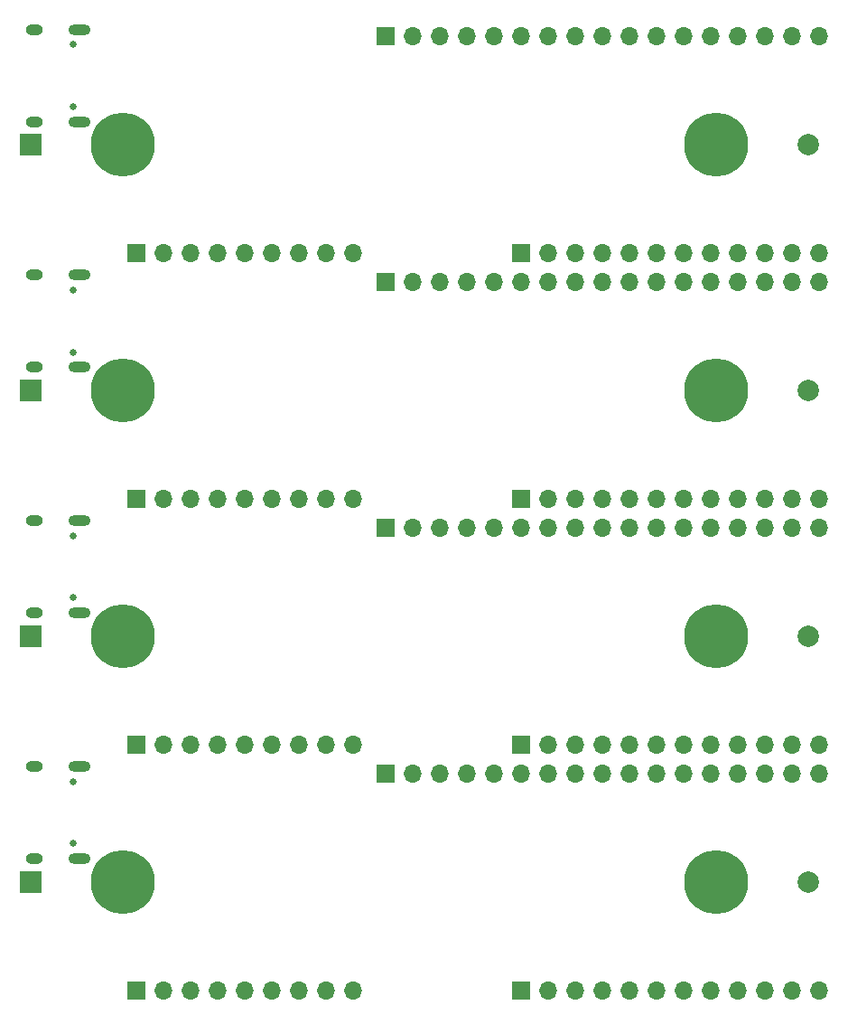
<source format=gbr>
%TF.GenerationSoftware,KiCad,Pcbnew,(5.1.9)-1*%
%TF.CreationDate,2021-08-15T16:36:55+08:00*%
%TF.ProjectId,final project,66696e61-6c20-4707-926f-6a6563742e6b,rev?*%
%TF.SameCoordinates,Original*%
%TF.FileFunction,Soldermask,Bot*%
%TF.FilePolarity,Negative*%
%FSLAX46Y46*%
G04 Gerber Fmt 4.6, Leading zero omitted, Abs format (unit mm)*
G04 Created by KiCad (PCBNEW (5.1.9)-1) date 2021-08-15 16:36:55*
%MOMM*%
%LPD*%
G01*
G04 APERTURE LIST*
%ADD10R,2.000000X2.000000*%
%ADD11C,2.000000*%
%ADD12C,6.000000*%
%ADD13O,1.600000X1.000000*%
%ADD14O,2.100000X1.000000*%
%ADD15C,0.650000*%
%ADD16R,1.700000X1.700000*%
%ADD17O,1.700000X1.700000*%
G04 APERTURE END LIST*
D10*
%TO.C,BT1*%
X53000000Y-111060000D03*
D11*
X125900000Y-111060000D03*
D12*
X117255000Y-111060000D03*
X61636000Y-111060000D03*
%TD*%
D10*
%TO.C,BT1*%
X53000000Y-88040000D03*
D11*
X125900000Y-88040000D03*
D12*
X117255000Y-88040000D03*
X61636000Y-88040000D03*
%TD*%
D10*
%TO.C,BT1*%
X53000000Y-65020000D03*
D11*
X125900000Y-65020000D03*
D12*
X117255000Y-65020000D03*
X61636000Y-65020000D03*
%TD*%
D13*
%TO.C,USB1*%
X53350000Y-108880000D03*
X53350000Y-100240000D03*
D14*
X57530000Y-108880000D03*
X57530000Y-100240000D03*
D15*
X57000000Y-101670000D03*
X57000000Y-107450000D03*
%TD*%
D13*
%TO.C,USB1*%
X53350000Y-85860000D03*
X53350000Y-77220000D03*
D14*
X57530000Y-85860000D03*
X57530000Y-77220000D03*
D15*
X57000000Y-78650000D03*
X57000000Y-84430000D03*
%TD*%
D13*
%TO.C,USB1*%
X53350000Y-62840000D03*
X53350000Y-54200000D03*
D14*
X57530000Y-62840000D03*
X57530000Y-54200000D03*
D15*
X57000000Y-55630000D03*
X57000000Y-61410000D03*
%TD*%
D16*
%TO.C,J3*%
X86260000Y-100900000D03*
D17*
X88800000Y-100900000D03*
X91340000Y-100900000D03*
X93880000Y-100900000D03*
X96420000Y-100900000D03*
X98960000Y-100900000D03*
X101500000Y-100900000D03*
X104040000Y-100900000D03*
X106580000Y-100900000D03*
X109120000Y-100900000D03*
X111660000Y-100900000D03*
X114200000Y-100900000D03*
X116740000Y-100900000D03*
X119280000Y-100900000D03*
X121820000Y-100900000D03*
X124360000Y-100900000D03*
X126900000Y-100900000D03*
%TD*%
D16*
%TO.C,J3*%
X86260000Y-77880000D03*
D17*
X88800000Y-77880000D03*
X91340000Y-77880000D03*
X93880000Y-77880000D03*
X96420000Y-77880000D03*
X98960000Y-77880000D03*
X101500000Y-77880000D03*
X104040000Y-77880000D03*
X106580000Y-77880000D03*
X109120000Y-77880000D03*
X111660000Y-77880000D03*
X114200000Y-77880000D03*
X116740000Y-77880000D03*
X119280000Y-77880000D03*
X121820000Y-77880000D03*
X124360000Y-77880000D03*
X126900000Y-77880000D03*
%TD*%
D16*
%TO.C,J3*%
X86260000Y-54860000D03*
D17*
X88800000Y-54860000D03*
X91340000Y-54860000D03*
X93880000Y-54860000D03*
X96420000Y-54860000D03*
X98960000Y-54860000D03*
X101500000Y-54860000D03*
X104040000Y-54860000D03*
X106580000Y-54860000D03*
X109120000Y-54860000D03*
X111660000Y-54860000D03*
X114200000Y-54860000D03*
X116740000Y-54860000D03*
X119280000Y-54860000D03*
X121820000Y-54860000D03*
X124360000Y-54860000D03*
X126900000Y-54860000D03*
%TD*%
D16*
%TO.C,J1*%
X62930000Y-121220000D03*
D17*
X65470000Y-121220000D03*
X68010000Y-121220000D03*
X70550000Y-121220000D03*
X73090000Y-121220000D03*
X75630000Y-121220000D03*
X78170000Y-121220000D03*
X80710000Y-121220000D03*
X83250000Y-121220000D03*
%TD*%
D16*
%TO.C,J1*%
X62930000Y-98200000D03*
D17*
X65470000Y-98200000D03*
X68010000Y-98200000D03*
X70550000Y-98200000D03*
X73090000Y-98200000D03*
X75630000Y-98200000D03*
X78170000Y-98200000D03*
X80710000Y-98200000D03*
X83250000Y-98200000D03*
%TD*%
D16*
%TO.C,J1*%
X62930000Y-75180000D03*
D17*
X65470000Y-75180000D03*
X68010000Y-75180000D03*
X70550000Y-75180000D03*
X73090000Y-75180000D03*
X75630000Y-75180000D03*
X78170000Y-75180000D03*
X80710000Y-75180000D03*
X83250000Y-75180000D03*
%TD*%
D16*
%TO.C,J2*%
X98960000Y-121220000D03*
D17*
X101500000Y-121220000D03*
X104040000Y-121220000D03*
X106580000Y-121220000D03*
X109120000Y-121220000D03*
X111660000Y-121220000D03*
X114200000Y-121220000D03*
X116740000Y-121220000D03*
X119280000Y-121220000D03*
X121820000Y-121220000D03*
X124360000Y-121220000D03*
X126900000Y-121220000D03*
%TD*%
D16*
%TO.C,J2*%
X98960000Y-98200000D03*
D17*
X101500000Y-98200000D03*
X104040000Y-98200000D03*
X106580000Y-98200000D03*
X109120000Y-98200000D03*
X111660000Y-98200000D03*
X114200000Y-98200000D03*
X116740000Y-98200000D03*
X119280000Y-98200000D03*
X121820000Y-98200000D03*
X124360000Y-98200000D03*
X126900000Y-98200000D03*
%TD*%
D16*
%TO.C,J2*%
X98960000Y-75180000D03*
D17*
X101500000Y-75180000D03*
X104040000Y-75180000D03*
X106580000Y-75180000D03*
X109120000Y-75180000D03*
X111660000Y-75180000D03*
X114200000Y-75180000D03*
X116740000Y-75180000D03*
X119280000Y-75180000D03*
X121820000Y-75180000D03*
X124360000Y-75180000D03*
X126900000Y-75180000D03*
%TD*%
D15*
%TO.C,USB1*%
X57000000Y-38390000D03*
X57000000Y-32610000D03*
D14*
X57530000Y-31180000D03*
X57530000Y-39820000D03*
D13*
X53350000Y-31180000D03*
X53350000Y-39820000D03*
%TD*%
D17*
%TO.C,J1*%
X83250000Y-52160000D03*
X80710000Y-52160000D03*
X78170000Y-52160000D03*
X75630000Y-52160000D03*
X73090000Y-52160000D03*
X70550000Y-52160000D03*
X68010000Y-52160000D03*
X65470000Y-52160000D03*
D16*
X62930000Y-52160000D03*
%TD*%
D17*
%TO.C,J3*%
X126900000Y-31840000D03*
X124360000Y-31840000D03*
X121820000Y-31840000D03*
X119280000Y-31840000D03*
X116740000Y-31840000D03*
X114200000Y-31840000D03*
X111660000Y-31840000D03*
X109120000Y-31840000D03*
X106580000Y-31840000D03*
X104040000Y-31840000D03*
X101500000Y-31840000D03*
X98960000Y-31840000D03*
X96420000Y-31840000D03*
X93880000Y-31840000D03*
X91340000Y-31840000D03*
X88800000Y-31840000D03*
D16*
X86260000Y-31840000D03*
%TD*%
D17*
%TO.C,J2*%
X126900000Y-52160000D03*
X124360000Y-52160000D03*
X121820000Y-52160000D03*
X119280000Y-52160000D03*
X116740000Y-52160000D03*
X114200000Y-52160000D03*
X111660000Y-52160000D03*
X109120000Y-52160000D03*
X106580000Y-52160000D03*
X104040000Y-52160000D03*
X101500000Y-52160000D03*
D16*
X98960000Y-52160000D03*
%TD*%
D12*
%TO.C,BT1*%
X61636000Y-42000000D03*
X117255000Y-42000000D03*
D11*
X125900000Y-42000000D03*
D10*
X53000000Y-42000000D03*
%TD*%
M02*

</source>
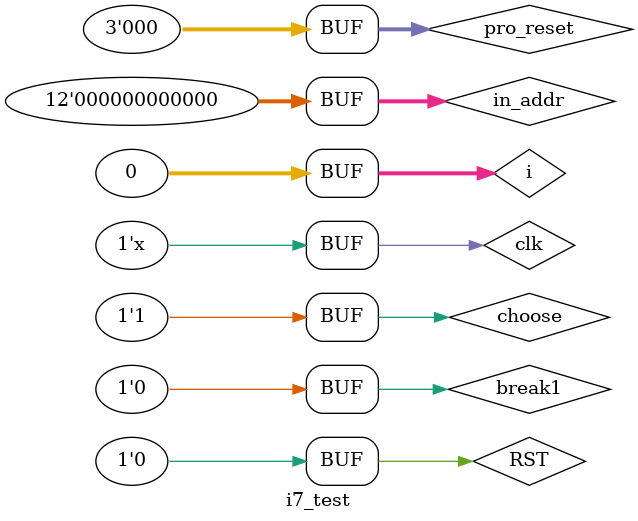
<source format=v>
module i7_test();
	reg clk,RST;
    reg break1, break2, break3;
	reg [2:0]pro_reset;
	reg [11:0]in_addr;
    reg choose;
	wire [7:0]SEG;
    wire [7:0]AN;
    wire halt, interrupt;
    wire IW1, IW2, IW3,  ir1_sig, ir2_sig, ir3_sig;
    integer i = 0;
    initial begin
    	clk <= 0;
    	RST <= 0;
    	pro_reset <= 0;
    	in_addr <= 12'b0;
        choose <= 1;
        break1 <= 0;
        //下为iverilog+gtkwave调试所需的语句
    	$monitor("At time %t, ocnt = %d", $time, clk);
    	$dumpfile("counter_test.vcd");
		$dumpvars(0, i7test);
/*        #1000 break1 <= 1;
        #1001 break1 <= 0;
        #10001 break1 <= 1;
        #10002 break1 <= 0;
        #20002 break1 <= 1;
        #20003 break1 <= 0;*/
/*        #1000 break1 <= 1;
        #1001 break1 <= 0;
        #1001 break2 <= 1;
        #1002 break2 <= 0;
        #1002 break3 <= 1;
        #1003 break3 <= 0;
        #21000 break1 <= 1;
        #21001 break1 <= 0;
        #21001 break2 <= 1;
        #21002 break2 <= 0;
        #21002 break3 <= 1;
        #21003 break3 <= 0;*/
    end
    always begin
        #1 clk = ~clk;
    end
	i7_6700k i7test(clk,RST,pro_reset,in_addr,choose,break1, break2, break3,
        SEG,AN,halt,interrupt ,IW1, IW2, IW3, ir1_sig, ir2_sig, ir3_sig);
endmodule
</source>
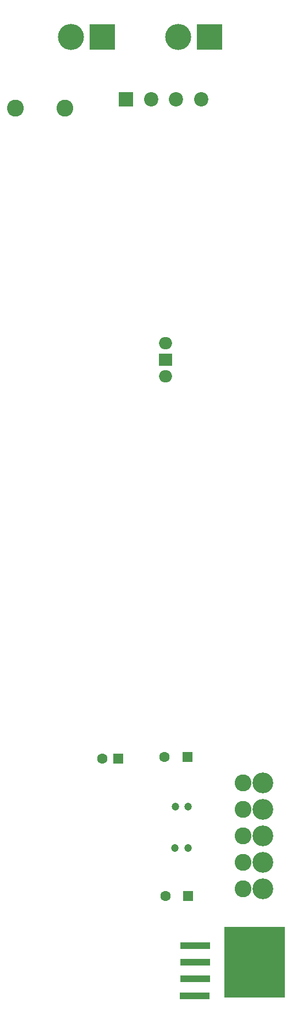
<source format=gbr>
%TF.GenerationSoftware,KiCad,Pcbnew,8.0.0*%
%TF.CreationDate,2025-04-28T00:15:23+02:00*%
%TF.ProjectId,LinearSaturn,4c696e65-6172-4536-9174-75726e2e6b69,rev?*%
%TF.SameCoordinates,Original*%
%TF.FileFunction,Soldermask,Top*%
%TF.FilePolarity,Negative*%
%FSLAX46Y46*%
G04 Gerber Fmt 4.6, Leading zero omitted, Abs format (unit mm)*
G04 Created by KiCad (PCBNEW 8.0.0) date 2025-04-28 00:15:23*
%MOMM*%
%LPD*%
G01*
G04 APERTURE LIST*
%ADD10R,1.600000X1.600000*%
%ADD11C,1.600000*%
%ADD12C,3.200000*%
%ADD13O,2.000000X1.905000*%
%ADD14C,2.600000*%
%ADD15O,4.000000X4.000000*%
%ADD16R,2.000000X1.905000*%
%ADD17R,4.000000X4.000000*%
%ADD18C,1.200000*%
%ADD19R,4.600000X1.100000*%
%ADD20R,9.400000X10.800000*%
%ADD21R,2.200000X2.200000*%
%ADD22C,2.200000*%
G04 APERTURE END LIST*
D10*
%TO.C,25v 220uF*%
X146050000Y-164338000D03*
D11*
X142550000Y-164338000D03*
%TD*%
D12*
%TO.C,*%
X157592000Y-163228000D03*
%TD*%
D13*
%TO.C,*%
X142564000Y-84540000D03*
%TD*%
D14*
%TO.C,*%
X154544000Y-146972000D03*
%TD*%
D15*
%TO.C,*%
X128000000Y-32500000D03*
%TD*%
D16*
%TO.C,*%
X142564000Y-82000000D03*
%TD*%
D17*
%TO.C,DC IN*%
X149326000Y-32500000D03*
%TD*%
D15*
%TO.C,*%
X144500000Y-32500000D03*
%TD*%
D18*
%TO.C,50v 0.1uF*%
X144050000Y-150622000D03*
X146050000Y-150622000D03*
%TD*%
D12*
%TO.C,*%
X157592000Y-151036000D03*
%TD*%
D14*
%TO.C,*%
X154544000Y-159164000D03*
%TD*%
D11*
%TO.C,35v 100uF*%
X132810379Y-143256000D03*
D10*
X135310379Y-143256000D03*
%TD*%
D14*
%TO.C,*%
X154544000Y-151036000D03*
%TD*%
D19*
%TO.C,LM2940A 3.3v TO263-3*%
X147133000Y-174498000D03*
D20*
X156283000Y-174498000D03*
D19*
X147133000Y-171958000D03*
X147133000Y-177038000D03*
X147083000Y-179648000D03*
%TD*%
D12*
%TO.C,*%
X157592000Y-159164000D03*
%TD*%
D14*
%TO.C,*%
X154544000Y-163228000D03*
%TD*%
D11*
%TO.C,25v 220uF*%
X142424651Y-143002000D03*
D10*
X145924651Y-143002000D03*
%TD*%
D18*
%TO.C,50v 0.1uF*%
X144000000Y-156972000D03*
X146000000Y-156972000D03*
%TD*%
D14*
%TO.C,*%
X154544000Y-155100000D03*
%TD*%
%TO.C,*%
X119452000Y-43434000D03*
%TD*%
D13*
%TO.C,*%
X142564000Y-79460000D03*
%TD*%
D21*
%TO.C,REF\u002A\u002A*%
X136500000Y-42000000D03*
D22*
X140350000Y-42000000D03*
X144200000Y-42000000D03*
X148050000Y-42000000D03*
%TD*%
D17*
%TO.C,DC IN*%
X132826000Y-32500000D03*
%TD*%
D12*
%TO.C,*%
X157592000Y-155100000D03*
%TD*%
D14*
%TO.C,*%
X127030000Y-43410000D03*
%TD*%
D12*
%TO.C,*%
X157592000Y-146972000D03*
%TD*%
M02*

</source>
━━━━
▶ About this exercise:
Find where the line with "X62930000Y-75180000D03*" sits in the material above, then copy exactly from it through the line with "X124360000Y-98200000D03*". Add no other line.

▶ Output of the task:
X62930000Y-75180000D03*
D17*
X65470000Y-75180000D03*
X68010000Y-75180000D03*
X70550000Y-75180000D03*
X73090000Y-75180000D03*
X75630000Y-75180000D03*
X78170000Y-75180000D03*
X80710000Y-75180000D03*
X83250000Y-75180000D03*
%TD*%
D16*
%TO.C,J2*%
X98960000Y-121220000D03*
D17*
X101500000Y-121220000D03*
X104040000Y-121220000D03*
X106580000Y-121220000D03*
X109120000Y-121220000D03*
X111660000Y-121220000D03*
X114200000Y-121220000D03*
X116740000Y-121220000D03*
X119280000Y-121220000D03*
X121820000Y-121220000D03*
X124360000Y-121220000D03*
X126900000Y-121220000D03*
%TD*%
D16*
%TO.C,J2*%
X98960000Y-98200000D03*
D17*
X101500000Y-98200000D03*
X104040000Y-98200000D03*
X106580000Y-98200000D03*
X109120000Y-98200000D03*
X111660000Y-98200000D03*
X114200000Y-98200000D03*
X116740000Y-98200000D03*
X119280000Y-98200000D03*
X121820000Y-98200000D03*
X124360000Y-98200000D03*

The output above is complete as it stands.